How many are there, then?

Using similar reasoning as I did earlier in this post, there are 3 "correct" positions for the dial for each of the three numbers in the code, so there are 3 * 3 * 3 = 27 solutions that will unlock the safe. That means that 27 out of the 226,981 possible combinations will work, or about 1 in every 8,406 ish. Or 1 in 8,000 even-more-ish, as quoted in the article.

But wait a bit more!

The winning combination was actually 20-40-60. It's entirely possible that was chosen randomly, but think about your own "random" passwords, padlock combinations and the like. How many of them are really random? Humans are rubbish at random, so often use patterns and personal information to set passcodes that they can remember easily.
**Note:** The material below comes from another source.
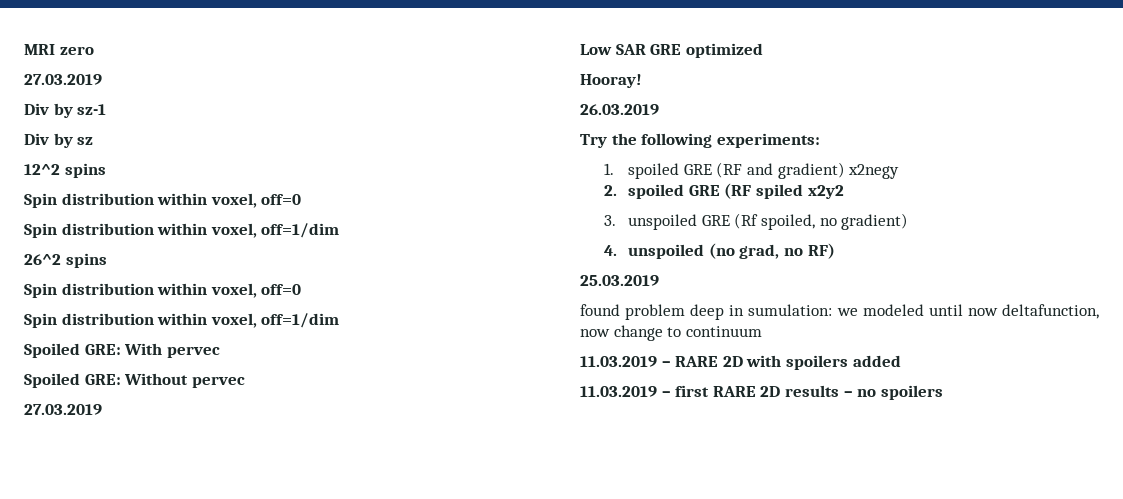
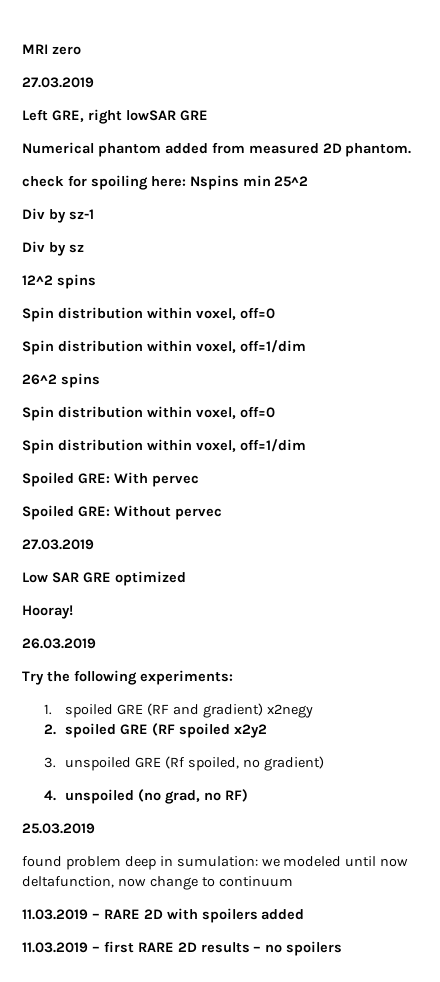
(102, 79) none -> [22,109,208,124] [22,142,412,157] [22,175,309,190] // Left GRE, right lowSAR GRE // Numerical phantom added from measured 2D phantom. // check for spoiling here: Nspins min 25^2
[755,184,803,199] spiled -> [179,723,231,738] spoiled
I alluded to a similar situation in a recent puzzle I set for the Today Programme on the theme of Enigma machines and their settings. Essentially, Bletchley Park's Codebreakers were trying to "guess" the settings that their enemies were using to set up their cipher machines. The underlying maths behind figuring out the scale of the problem is exactly what we've used here, and the considerations in the previous paragraph are equally applicable to the World War 2 cryptanalytic operation.




* Or about 4 days if you're a teacher.